Stanford University
4 milestones · 1965–2009
Explore Stanford University's role in AI history across 4 milestones from 1965 to 2009, with the strongest concentration in infrastructure & compute.
Chronology
DENDRAL: The First Expert System
DENDRAL automated chemical structure determination from mass spectrometry data. It used heuristic rules from domain experts to solve problems that normally required PhD-level expertise. Its successor Meta-DENDRAL could even generate new rules automatically.
DARPA Grand Challenge: Self-Driving Cars Begin
DARPA offered $1M for an autonomous vehicle to complete a 150-mile desert course. In 2004, no vehicle finished — the best went 7.4 miles. In 2005, Stanford's 'Stanley' (led by Sebastian Thrun) won by completing the course in under 7 hours. The 2007 Urban Challenge tested autonomous driving in traffic.

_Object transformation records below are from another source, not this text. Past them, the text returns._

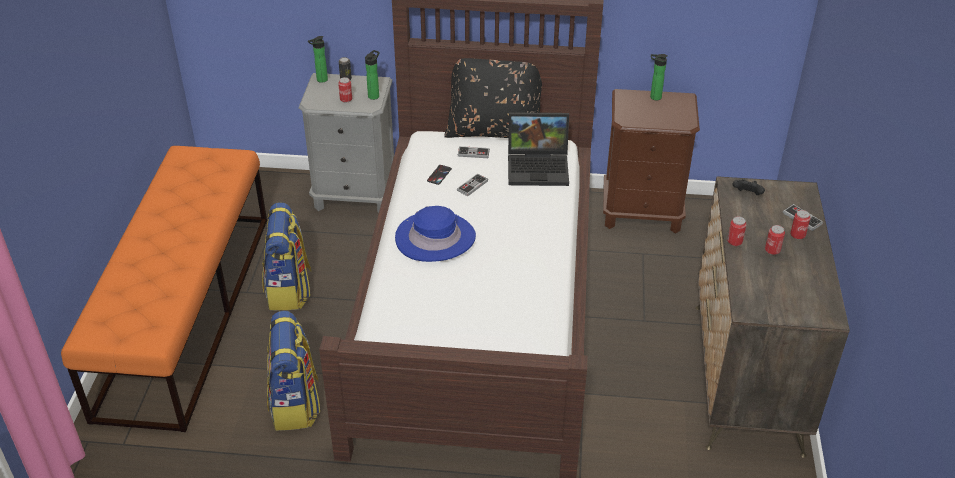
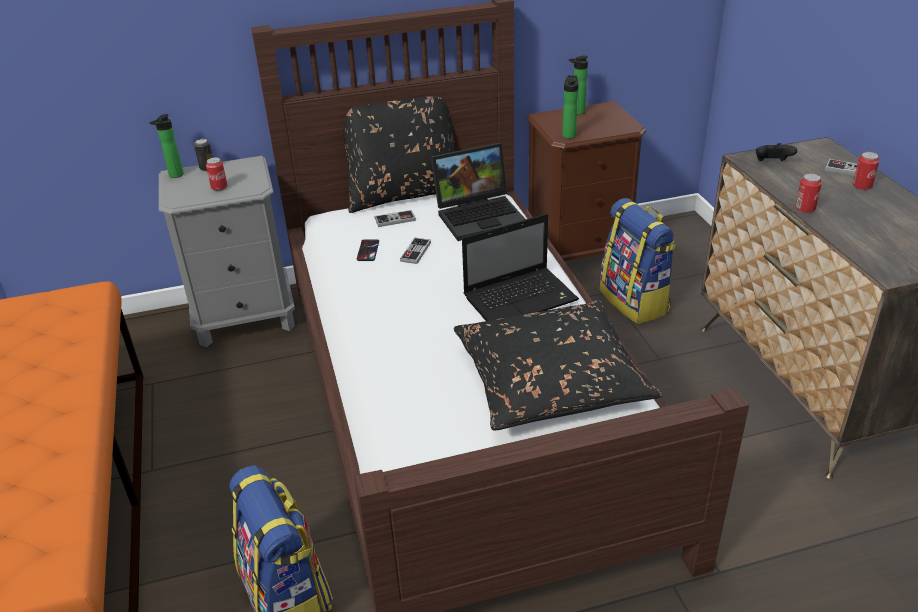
camera: 20 degrees left, 5 degrees down
(289, 290) = (210, 450): backpack -> backpack (635, 302)
(374, 95) = (254, 176): bottle -> bottle (569, 135)
(435, 238) = (406, 318): blue hat -> none
(504, 313) = (550, 380): none -> black pillow
(525, 246) = (522, 298): none -> laptop
(772, 250) = (852, 207): can -> none

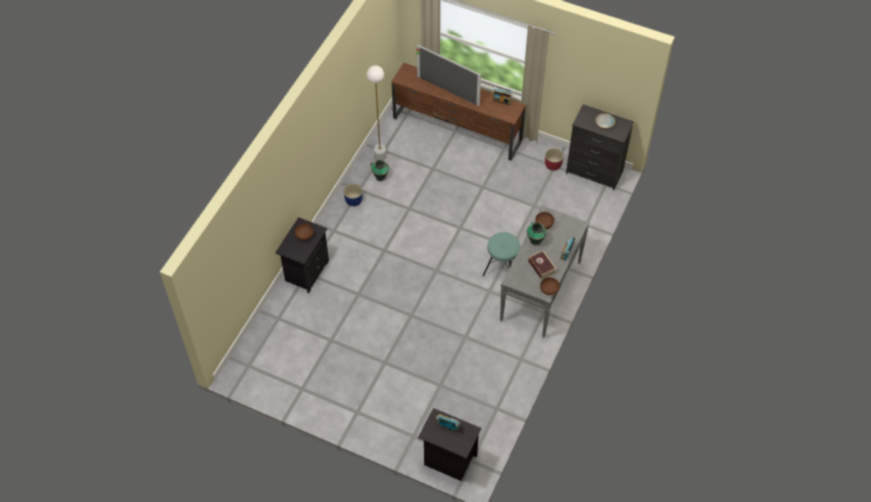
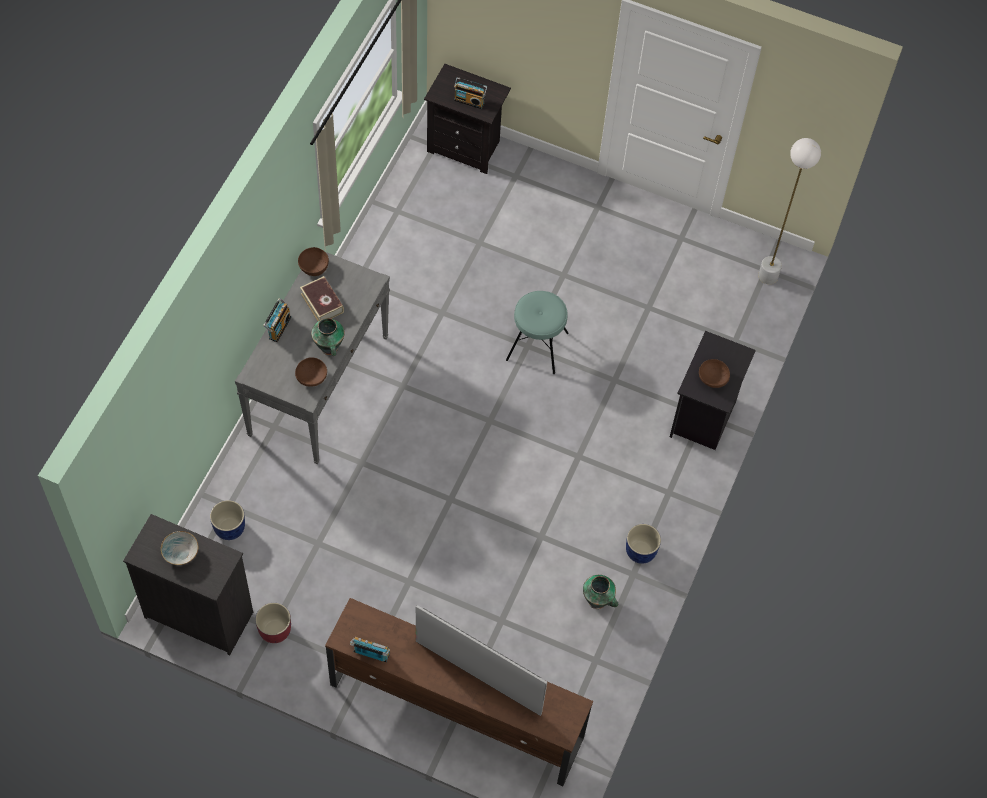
camera: 175 degrees right, 5 degrees up
(380, 156) = (601, 646): white floor lamp -> white floor lamp (768, 276)
(502, 267) = (380, 426): turquoise stool -> turquoise stool (537, 346)
(584, 213) = (229, 528): none -> blue planter

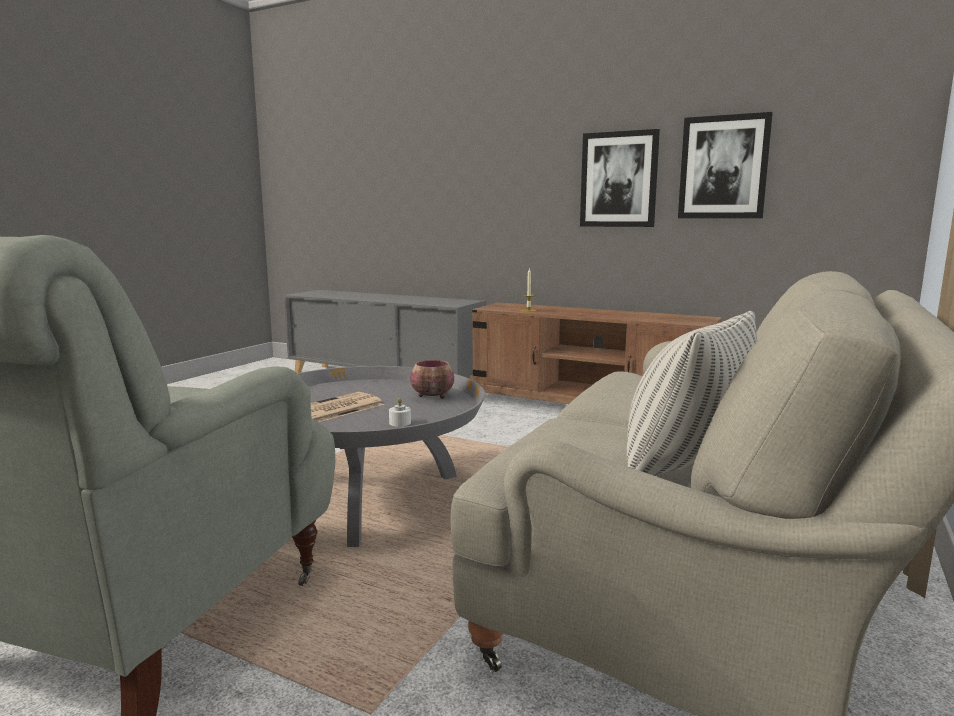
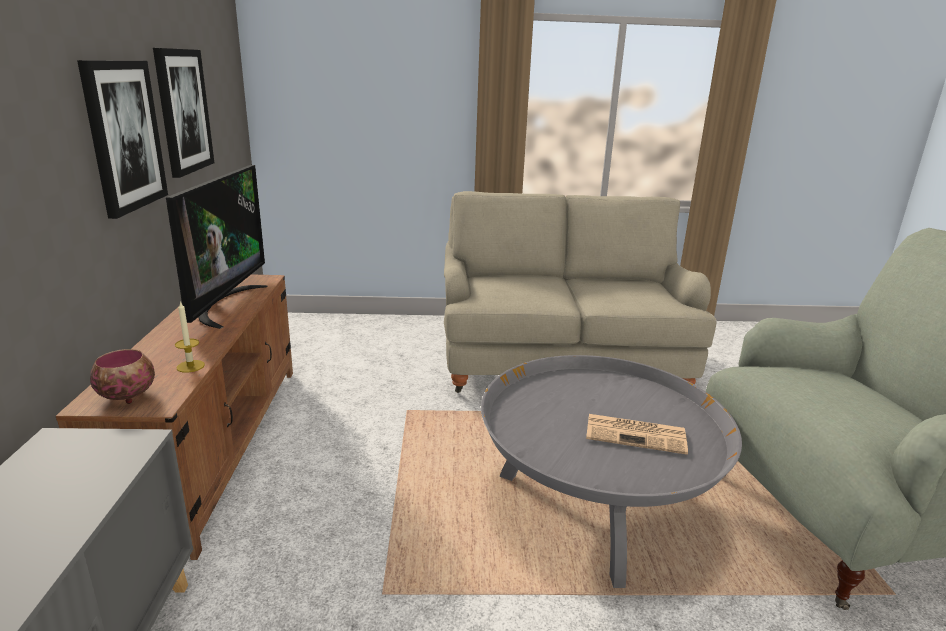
camera: 120 degrees left, 10 degrees up
(400, 423) = (619, 391): white candle -> none
(433, 396) = (536, 399): bowl -> bowl (128, 396)
(634, 316) = (224, 305): none -> television
(683, 467) = (624, 282): pillow -> none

GPU Computing for Neural Networks
Researchers including Andrew Ng demonstrated that GPUs (graphics processing units) could train neural networks 10-70x faster than CPUs. NVIDIA's CUDA platform made GPU programming accessible. This hardware breakthrough removed the computational bottleneck that had held back deep learning.

ImageNet: The Dataset That Changed Everything
Fei-Fei Li and her team created ImageNet, a dataset of over 14 million hand-labeled images in 20,000+ categories. Starting in 2010, the ImageNet Large Scale Visual Recognition Challenge (ILSVRC) became the benchmark for computer vision progress.